**Your task:**
Which lines in the records below contain the word "territory"? Report each of them.

**Given information:**
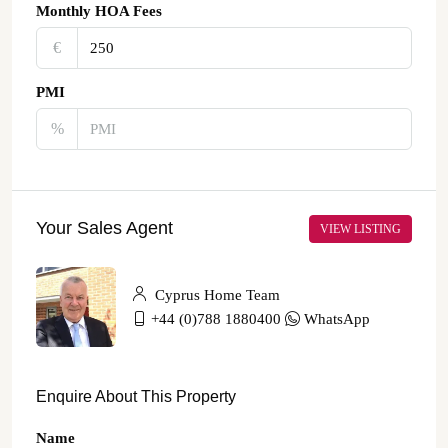
Monthly HOA Fees
€‎
PMI
%
Your Sales Agent
VIEW LISTING
Cyprus Home Team
+44 (0)788 1880400
WhatsApp
Enquire About This Property
Name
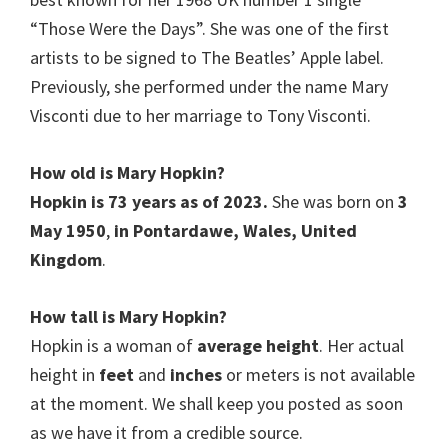
“Those Were the Days”. She was one of the first
artists to be signed to The Beatles’ Apple label.
Previously, she performed under the name Mary
Visconti due to her marriage to Tony Visconti.
How old is Mary Hopkin?
Hopkin is 73 years as of 2023.
She was born on
3
May 1950
,
in Pontardawe, Wales, United
Kingdom
.
How tall is Mary Hopkin?
Hopkin is a woman of
average height
. Her actual
height in
feet
and
inches
or meters is not available
at the moment. We shall keep you posted as soon
as we have it from a credible source.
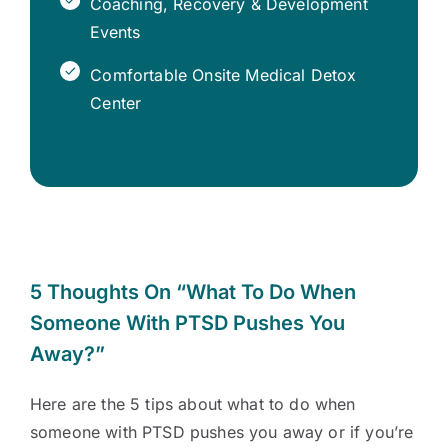
Coaching, Recovery & Development
Events
Comfortable Onsite Medical Detox
Center
5 Thoughts On “What To Do When
Someone With PTSD Pushes You
Away?”
Here are the 5 tips about what to do when
someone with PTSD pushes you away or if you’re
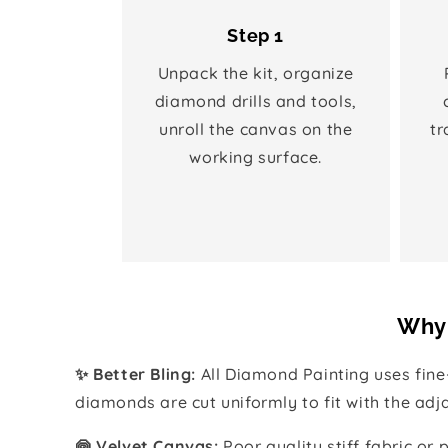
Step 1
Unpack the kit, organize
diamond drills and tools,
unroll the canvas on the
tr
working surface.
Why 
✨ Better Bling:
All Diamond Painting uses fin
diamonds are cut uniformly to fit with the ad
🍥 Velvet Canvas:
Poor quality stiff fabric or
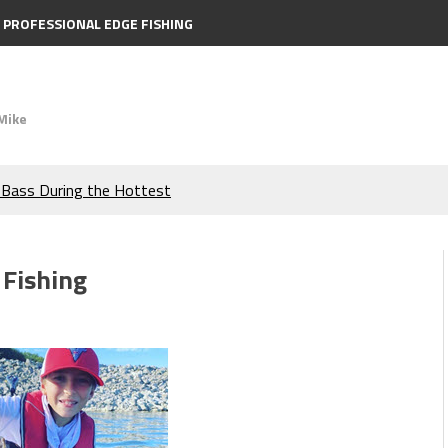
PROFESSIONAL EDGE FISHING
Mike
e Bass During the Hottest
the Berkley MaxScent ‘Moeba
 Fishing
ing You Need to Know to
icks to Catch More Bass!
s!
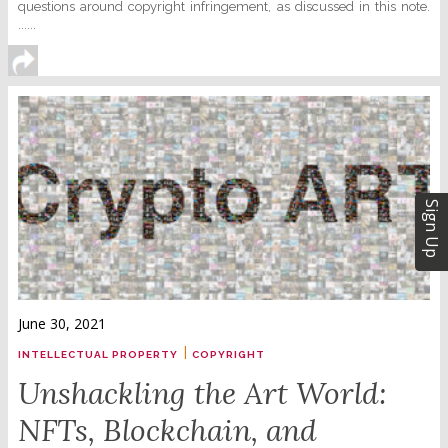
questions around copyright infringement, as discussed in this note.
......
Sign Up
June 30, 2021
|
INTELLECTUAL PROPERTY
COPYRIGHT
Unshackling the Art World:
NFTs, Blockchain, and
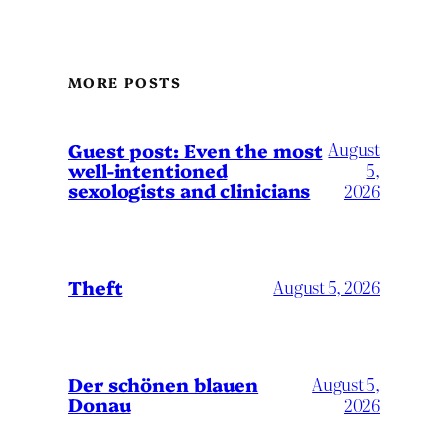
MORE POSTS
August
Guest post: Even the most
well-intentioned
5,
sexologists and clinicians
2026
Theft
August 5, 2026
Der schönen blauen
August 5,
Donau
2026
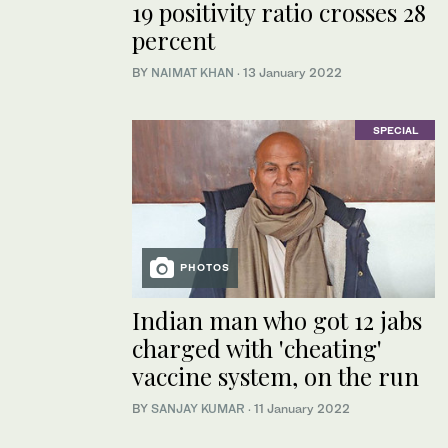
19 positivity ratio crosses 28
percent
BY
NAIMAT KHAN
·
13 January 2022
SPECIAL
PHOTOS
Indian man who got 12 jabs
charged with 'cheating'
vaccine system, on the run
BY
SANJAY KUMAR
·
11 January 2022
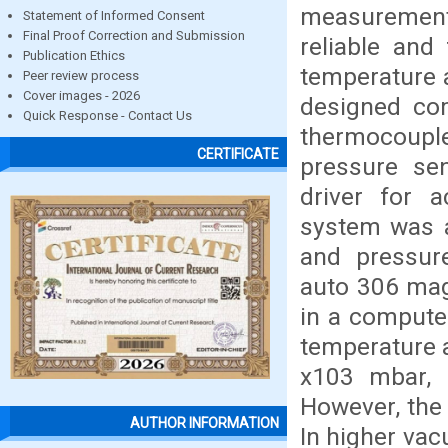
measuremen
Statement of Informed Consent
Final Proof Correction and Submission
reliable and
Publication Ethics
temperature a
Peer review process
Cover images - 2026
designed co
Quick Response - Contact Us
thermocoup
CERTIFICATE
pressure sen
driver for 
system was a
and pressur
auto 306 mag
in a computer
temperature a
x103 mbar, 
However, the
AUTHOR INFORMATION
In higher vac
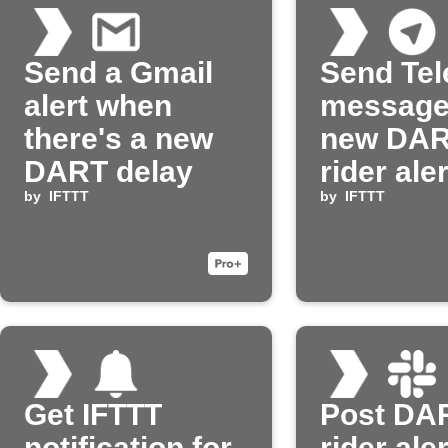
Send a Gmail
Send Te
alert when
message
there's a new
new DA
DART delay
rider ale
by
IFTTT
by
IFTTT
Get IFTTT
Post DA
notification for
rider aler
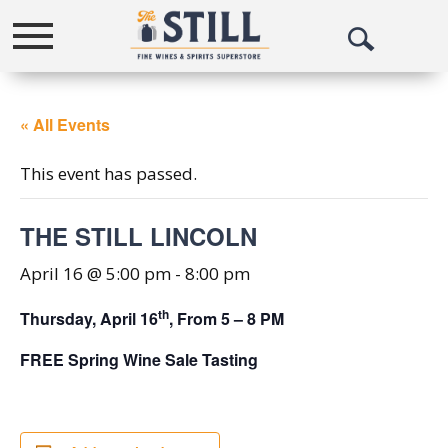
Toggle
Open
navigation
Search
« All Events
This event has passed.
THE STILL LINCOLN
April 16 @ 5:00 pm
-
8:00 pm
th
Thursday, April 16
, From 5 – 8 PM
FREE Spring Wine Sale Tasting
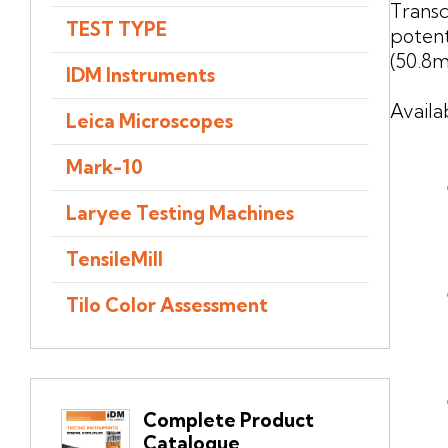
Transd
TEST TYPE
poten
(50.8m
IDM Instruments
Availa
Leica Microscopes
Mark-10
Laryee Testing Machines
TensileMill
Tilo Color Assessment
Complete Product
Catalogue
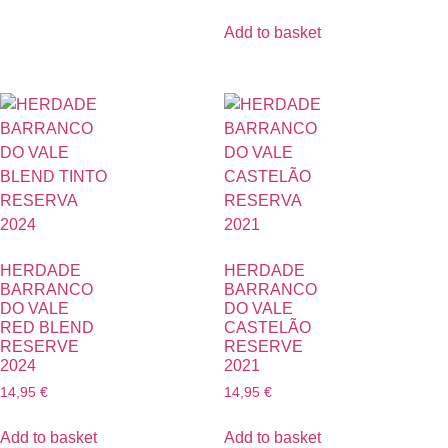
Add to basket
HERDADE
HERDADE
BARRANCO
BARRANCO
DO VALE
DO VALE
RED BLEND
CASTELÃO
RESERVE
RESERVE
2024
2021
14,95
€
14,95
€
Add to basket
Add to basket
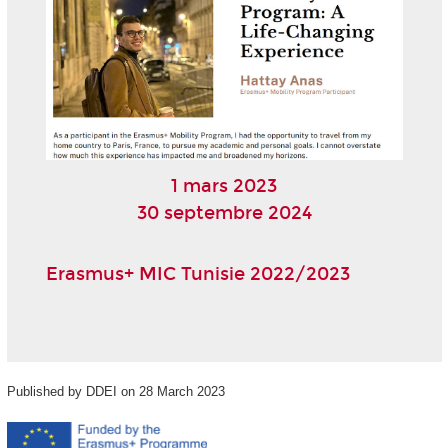
1 mars 2023
30 septembre 2024
Erasmus+ MIC Tunisie 2022/2023
Published by DDEI on 28 March 2023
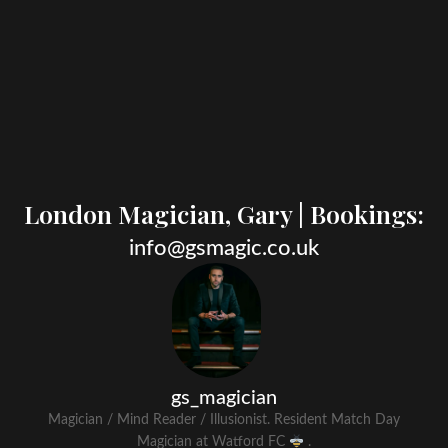
London Magician, Gary | Bookings:​
info@gsmagic.co.uk
gs_magician
Magician / Mind Reader / Illusionist. Resident Match Day
Magician at Watford FC
.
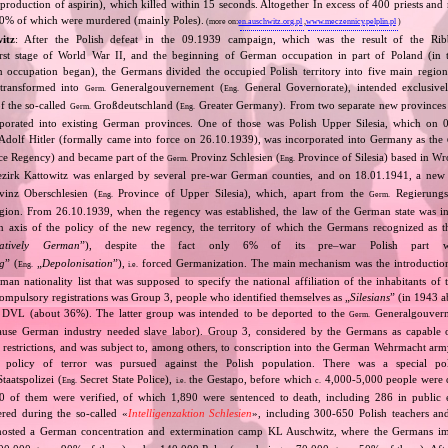
production of aspirin), which killed within 15 seconds. Altogether In excess of 400 priests and
0% of which were murdered (mainly Poles).
(more on:
en.auschwitz.org.pl
,
www.meczennicy.pelplin.pl
)
itz
: After the Polish defeat in the 09.1939 campaign, which was the result of the Rib
irst stage of World War II, and the beginning of German occupation in part of Poland (in t
n occupation began), the Germans divided the occupied Polish territory into five main region
 transformed into
Generalgouvernement (
General Governorate), intended exclusive
Germ.
Eng.
of the so‐called
Großdeutschland (
Greater Germany). From two separate new provinces 
Germ.
Eng.
porated into existing German provinces. One of those was Polish Upper Silesia, which on 
Adolf Hitler (formally came into force on 26.10.1939), was incorporated into Germany as the
e Regency) and became part of the
Provinz Schlesien (
Province of Silesia) based in W
Germ.
Eng.
zirk Kattowitz was enlarged by several pre‐war German counties, and on 18.01.1941, a ne
inz Oberschlesien (
Province of Upper Silesia), which, apart from the
Regierungsb
Eng.
Germ.
gion. From 26.10.1939, when the regency was established, the law of the German state was in
n axis of the policy of the new regency, the territory of which the Germans recognized as 
atively German
”), despite the fact only 6% of its pre–war Polish part 
ng
” (
„
Depolonisation
”),
forced Germanization. The main mechanism was the introductio
Eng.
i.e.
an nationality list that was supposed to specify the national affiliation of the inhabitants of 
ompulsory registrations was Group 3, people who identified themselves as „
Silesians
” (in 1943 
e DVL (about 36%). The latter group was intended to be deported to the
Generalgouvern
Germ.
use German industry needed slave labor). Group 3, considered by the Germans as capable 
al restrictions, and was subject to, among others, to conscription into the German Wehrmacht ar
policy of terror was pursued against the Polish population. There was a special poli
aatspolizei (
Secret State Police),
the Gestapo, before which
4,000‐5,000 people were d
Eng.
i.e.
c.
 of them were verified, of which 1,890 were sentenced to death, including 286 in public 
red during the so‐called «
Intelligenzaktion Schlesien
», including 300‐650 Polish teachers a
 hosted a German concentration and extermination camp KL Auschwitz, where the Germans i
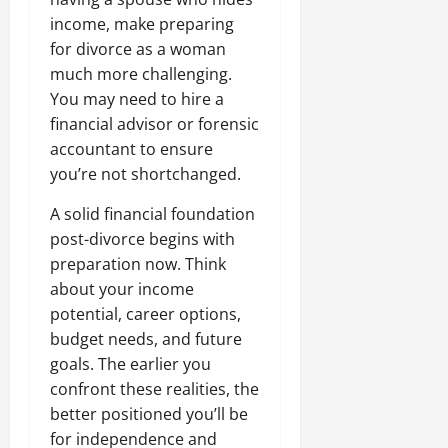
income, make preparing
for divorce as a woman
much more challenging.
You may need to hire a
financial advisor or forensic
accountant to ensure
you’re not shortchanged.
A solid financial foundation
post-divorce begins with
preparation now. Think
about your income
potential, career options,
budget needs, and future
goals. The earlier you
confront these realities, the
better positioned you’ll be
for independence and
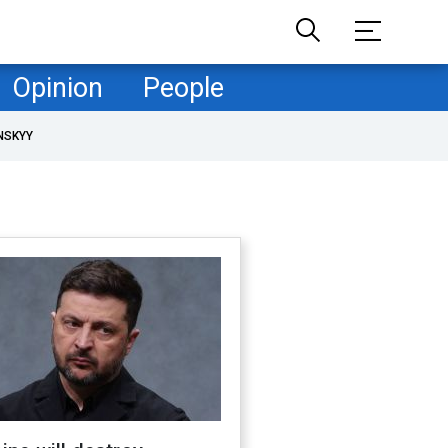
Opinion
People
NSKYY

**Result:**
n occupation began), the Germans divided the occupied Polish territory into five main region
n axis of the policy of the new regency, the territory of which the Germans recognized as 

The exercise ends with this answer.